Se cenaba con el plato en el regazo, sin alejarse del fuego. Yo no terminaba nunca la sopa. La tía se echaba en su plato lo que yo había dejado.
—Si sigues así te va a salir un ratón —decía.
—Es esta oscuridad que da miedo. Me quita las ganas de comer. Cuando es de noche esto parece una tumba.
—Ah, para comer se necesita electricidad. Eso no lo había oído todavía. Se necesita electricidad.

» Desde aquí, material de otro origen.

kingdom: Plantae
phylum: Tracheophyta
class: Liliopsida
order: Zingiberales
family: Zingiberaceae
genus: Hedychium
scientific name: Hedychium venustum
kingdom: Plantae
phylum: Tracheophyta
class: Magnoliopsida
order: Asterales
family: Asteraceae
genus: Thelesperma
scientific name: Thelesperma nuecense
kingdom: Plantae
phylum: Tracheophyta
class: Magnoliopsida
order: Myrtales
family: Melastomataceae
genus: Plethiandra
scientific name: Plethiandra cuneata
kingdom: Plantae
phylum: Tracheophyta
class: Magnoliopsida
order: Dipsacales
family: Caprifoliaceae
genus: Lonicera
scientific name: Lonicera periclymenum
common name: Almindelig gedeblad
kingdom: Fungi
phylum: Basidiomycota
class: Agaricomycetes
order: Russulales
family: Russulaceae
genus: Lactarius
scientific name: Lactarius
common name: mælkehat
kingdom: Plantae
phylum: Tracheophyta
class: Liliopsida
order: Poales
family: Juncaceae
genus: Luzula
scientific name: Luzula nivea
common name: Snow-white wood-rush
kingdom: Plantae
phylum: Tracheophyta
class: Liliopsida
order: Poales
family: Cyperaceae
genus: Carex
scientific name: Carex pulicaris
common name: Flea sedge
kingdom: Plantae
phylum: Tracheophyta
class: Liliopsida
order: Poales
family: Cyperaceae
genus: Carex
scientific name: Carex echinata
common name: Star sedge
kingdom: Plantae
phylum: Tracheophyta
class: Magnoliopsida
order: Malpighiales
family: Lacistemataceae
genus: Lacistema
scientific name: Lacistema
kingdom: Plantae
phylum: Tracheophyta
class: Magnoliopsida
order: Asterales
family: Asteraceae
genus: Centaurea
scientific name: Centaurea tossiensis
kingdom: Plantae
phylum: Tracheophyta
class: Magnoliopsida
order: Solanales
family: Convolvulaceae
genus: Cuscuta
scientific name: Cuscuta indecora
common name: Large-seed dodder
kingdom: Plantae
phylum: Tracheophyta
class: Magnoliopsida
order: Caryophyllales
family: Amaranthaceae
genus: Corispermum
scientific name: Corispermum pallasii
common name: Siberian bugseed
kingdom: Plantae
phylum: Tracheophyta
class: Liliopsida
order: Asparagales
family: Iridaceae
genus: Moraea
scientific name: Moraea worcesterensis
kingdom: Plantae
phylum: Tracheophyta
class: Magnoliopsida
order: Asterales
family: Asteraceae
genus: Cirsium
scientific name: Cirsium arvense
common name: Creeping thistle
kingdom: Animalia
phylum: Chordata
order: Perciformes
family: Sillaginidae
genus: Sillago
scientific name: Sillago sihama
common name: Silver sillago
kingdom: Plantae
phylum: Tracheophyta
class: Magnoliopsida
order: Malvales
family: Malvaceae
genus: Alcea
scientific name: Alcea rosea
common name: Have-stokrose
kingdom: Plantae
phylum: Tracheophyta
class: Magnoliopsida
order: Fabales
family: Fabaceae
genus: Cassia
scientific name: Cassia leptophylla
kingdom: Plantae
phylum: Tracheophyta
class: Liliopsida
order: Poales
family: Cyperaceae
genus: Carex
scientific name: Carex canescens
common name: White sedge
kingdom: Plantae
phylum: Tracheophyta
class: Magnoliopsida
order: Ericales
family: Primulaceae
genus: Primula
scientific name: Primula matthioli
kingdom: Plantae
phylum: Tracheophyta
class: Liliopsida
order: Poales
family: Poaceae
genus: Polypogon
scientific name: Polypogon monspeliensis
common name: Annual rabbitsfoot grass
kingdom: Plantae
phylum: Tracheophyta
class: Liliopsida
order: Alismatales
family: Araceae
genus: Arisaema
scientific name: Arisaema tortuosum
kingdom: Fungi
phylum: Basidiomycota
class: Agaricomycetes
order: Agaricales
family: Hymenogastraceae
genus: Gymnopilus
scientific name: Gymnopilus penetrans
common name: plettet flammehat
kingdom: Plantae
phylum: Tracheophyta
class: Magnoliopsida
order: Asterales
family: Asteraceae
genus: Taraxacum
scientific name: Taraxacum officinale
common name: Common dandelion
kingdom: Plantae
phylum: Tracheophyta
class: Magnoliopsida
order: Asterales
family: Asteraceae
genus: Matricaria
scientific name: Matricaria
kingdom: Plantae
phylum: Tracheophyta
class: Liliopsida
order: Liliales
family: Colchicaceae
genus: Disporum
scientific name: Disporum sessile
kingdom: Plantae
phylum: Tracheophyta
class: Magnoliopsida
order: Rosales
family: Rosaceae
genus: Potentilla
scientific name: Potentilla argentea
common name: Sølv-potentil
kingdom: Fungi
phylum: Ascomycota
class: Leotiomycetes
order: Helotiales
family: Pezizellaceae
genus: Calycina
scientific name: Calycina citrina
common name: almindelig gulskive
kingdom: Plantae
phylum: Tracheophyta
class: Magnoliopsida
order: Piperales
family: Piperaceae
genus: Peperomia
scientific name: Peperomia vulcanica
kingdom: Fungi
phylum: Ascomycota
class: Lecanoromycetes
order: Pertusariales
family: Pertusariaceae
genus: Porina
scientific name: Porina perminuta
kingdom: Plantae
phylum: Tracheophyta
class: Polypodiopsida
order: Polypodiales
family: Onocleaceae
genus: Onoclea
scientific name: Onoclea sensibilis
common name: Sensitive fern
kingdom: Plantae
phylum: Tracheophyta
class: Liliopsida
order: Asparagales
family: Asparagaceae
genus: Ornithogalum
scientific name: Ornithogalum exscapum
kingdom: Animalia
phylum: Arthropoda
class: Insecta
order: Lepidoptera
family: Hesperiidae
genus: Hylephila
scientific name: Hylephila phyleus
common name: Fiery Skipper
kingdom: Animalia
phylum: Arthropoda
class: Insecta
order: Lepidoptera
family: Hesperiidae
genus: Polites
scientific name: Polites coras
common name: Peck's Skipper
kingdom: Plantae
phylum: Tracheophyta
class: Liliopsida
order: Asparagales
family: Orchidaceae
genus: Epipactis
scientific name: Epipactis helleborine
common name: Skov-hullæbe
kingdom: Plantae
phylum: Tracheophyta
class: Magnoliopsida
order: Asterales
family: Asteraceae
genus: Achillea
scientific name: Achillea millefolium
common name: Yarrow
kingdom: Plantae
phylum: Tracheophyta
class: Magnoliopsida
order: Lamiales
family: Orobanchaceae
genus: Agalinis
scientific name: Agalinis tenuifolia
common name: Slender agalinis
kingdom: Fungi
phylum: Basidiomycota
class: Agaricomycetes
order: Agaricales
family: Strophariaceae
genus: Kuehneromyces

Después de la cena, Santa y la tía se quedaban levantadas durante un rato y hacían punto. Se hacían las camisetas interiores. A mí me entraba el sueño, pero me quedaba porque tenía miedo de subir las escaleras sola. Dormíamos las tres en una cama, en la habitación que estaba bajo el desván. Por la mañana era la última en levantarme. La tía bajaba a echar la comida a las gallinas, Santa se peinaba hablándome de su novio. Yo dormía y escuchaba a medias, y le decía que me limpiase los zapatos. Los limpiaba vigilando que no entrase la tía, porque la tía no quería que me sirvieran. Mientras tanto seguía contándome todas sus historias. Decía: —Me llamo Santa, pero no soy santa. —Decía que no era santa porque su novio la abrazaba cuando venía de permiso y salían juntos.
Paseaba a veces por el huerto, porque la tía decía que una mujer en estado no debe estar siempre sentada. Me empujaba fuera de la casa. El huerto estaba rodeado por un muro y se salía al pueblo por una puerta de madera. Pero yo no abría nunca esa puerta. El pueblo lo podía ver desde la ventana de nuestra habitación y no tenía nada que atrajese. Caminaba de la puerta a la casa, de la casa a la puerta. En un lado estaban los palos de los tomates, en el otro estaban plantadas las coles. Tenía que tener cuidado de no pisar nada. —Cuidado con las coles —gritaba la tía sacando la cabeza por la ventana. El huerto estaba lleno de nieve y se me helaban los pies. ¿Qué día era? ¿Qué mes era? ¿Qué hacían en casa? ¿Y Giulio estaba todavía en la ciudad? Ya no sabía nada. Sabía sólo que mi cuerpo crecía y crecía, y la tía me había ensanchado el vestido dos veces. Cuanto más ancho y redondo se hacía mi cuerpo, más pequeña, fea y estirada se volvía mi cara. Me solía mirar en el espejo de la cómoda. Era extraño ver la cara que se me había quedado. «Es mejor que no me vea nadie», pensaba. Pero me deprimía que Giulio no me hubiera escrito, que no hubiera venido nunca a verme.